Nonetheless, the Laserdisc format did not allow for recording onto the discs, while the competing video cassette recorder devices could record using tape cassettes. Combined with the inconvenient disc size and high North American prices for both players and media, the format was doomed to obscurity. When they were first introduced, LaserDiscs were believed to be what would later be referred to as disruptive technology, a promise they failed to fulfill. Compact discs and DVDs were to be disruptive instead.

Although the Laserdisc format has been completely supplanted by DVD, and new players are no longer sold outside Japan, many LDs are still highly coveted by movie enthusiasts. This is largely because there are many films that are still only available on LD and many other LD releases contain supplemental material not available on subsequent DVD versions of those films. As well, there are various films that are available on DVD as well as LD, but the LD version is preferred.
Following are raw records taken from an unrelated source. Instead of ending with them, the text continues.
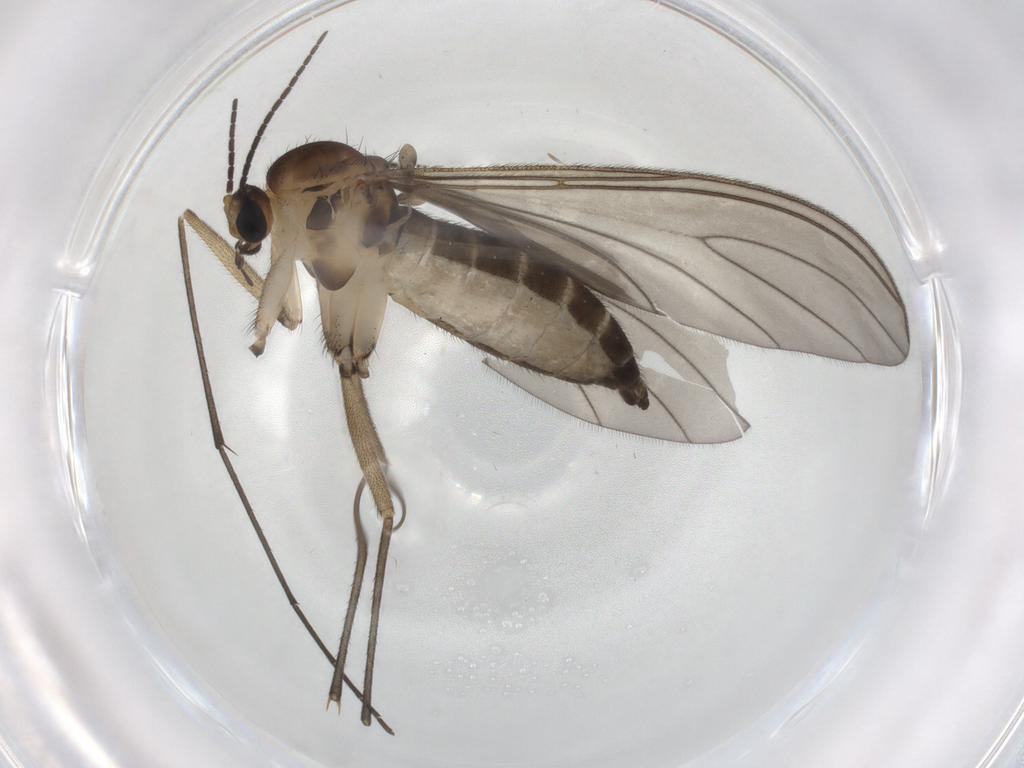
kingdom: Animalia
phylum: Arthropoda
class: Insecta
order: Diptera
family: Sciaridae
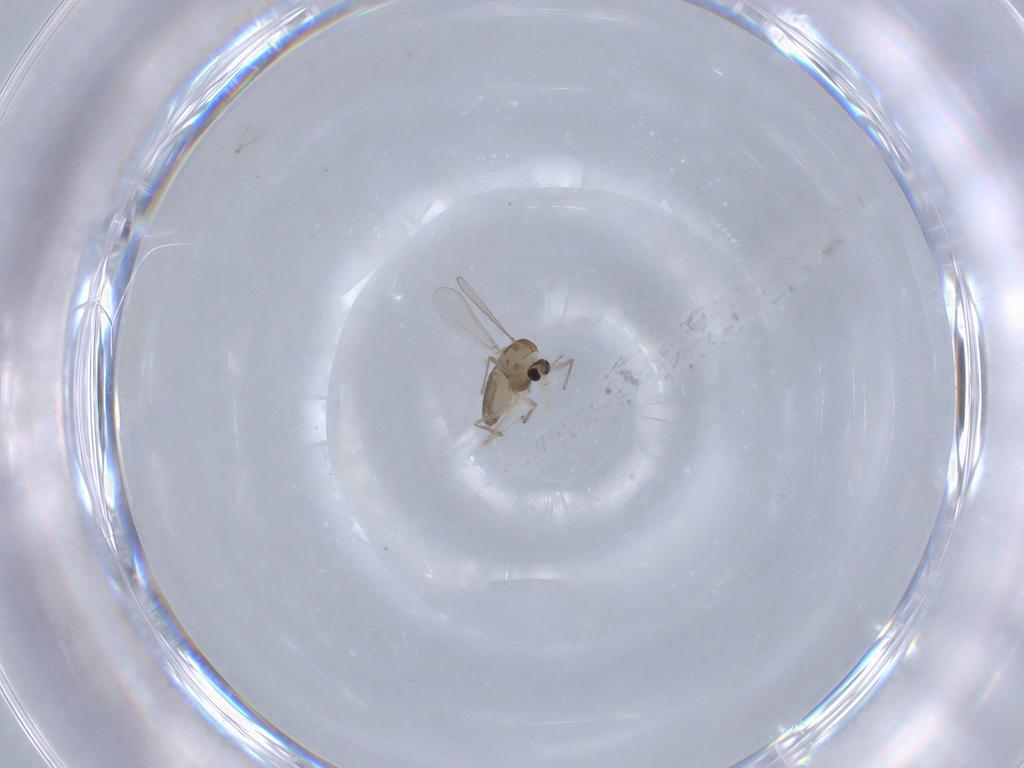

In 1991, several manufacturers announced specifications for what would become known as MUSE Laserdisc. Encoded using NHK's MUSE "Hi-Vision" analogue TV system, MUSE discs would operate like standard Laserdiscs but would contain high-definition 1125-line (1035 visible lines) video with a 5:3 aspect ratio. The MUSE players were also capable of playing standard NTSC format discs and are said to have superior performance to non-MUSE players. The MUSE-capable players had several noteworthy advantages over standard Laserdisc players, including a red laser with a much narrower wavelength than the lasers found in standard players. The red laser was capable of reading through disc defects such as scratches and even mild disc-rot that would cause most other players to stop, stutter or drop-out. Crosstalk was not an issue with MUSE discs, and the narrow wavelength of the laser allowed for the virtual elimination of crosstalk with normal discs. In order to view MUSE encoded discs, it was necessary to have a MUSE decoder in addition to a compatible player and a MUSE-compatible TV set. Equipment prices were high, especially for early HDTVs which generally eclipsed $10,000 USD, and even in Japan the market for MUSE was tiny. Players and discs were never officially sold in North America, although several distributors imported MUSE discs along with other import titles. Terminator 2: Judgment Day, Lawrence of Arabia, A League of Their Own, Bugsy, Close Encounters of the Third Kind, Bram Stoker's Dracula and Chaplin were among the theatrical releases available on MUSE LDs. Several documentaries, including one about Formula One at Japan's Suzuka Circuit were also released.

Laserdisc Sizes

The most common size of Laserdisc was 30cm (12 inches). These approximated the size of LP vinyl records. These discs allowed for 30 minutes per side (CAV) or 60 minutes per side (CLV). The vast majority of programming for the Laserdisc format was produced on these discs.

18 cm Laserdiscs were also published. These were approx. 8 inches; one inch larger in diameter than a standard 45-RPM record. These "EP"-sized LDs allowed for 20 minutes per side (CLV). They are much rarer than the full-size LDs, especially in North America. These discs were often used for music video compilations.

There were also 12cm (5 inch, same as an audio CD) "single"-style discs produced that were playable on laserdisc players. These were referred to as CD Video (CD-V) discs, and Video Single Discs (VSD). A CD-V carried up to 5 minutes of analog laserdisc-type video content (usually a music video), as well as up to 20 minutes of digital audio CD tracks. CD-Vs are not to be confused with Video CDs (which are all-digital and can only be played on VCD players, DVD players, CD-i players, computers, and later-model laserdisc players (such as the DVL series from Pioneer that can also play DVDs). CD-Vs can only be played back on laserdisc players with CD-V capability. VSDs were the same as CD-Vs, but without the audio CD tracks. CD-Vs were somewhat popular for a brief time worldwide, but soon faded from view. VSDs were popular only in Japan and other parts of Asia, and were never really introduced to the rest of the world.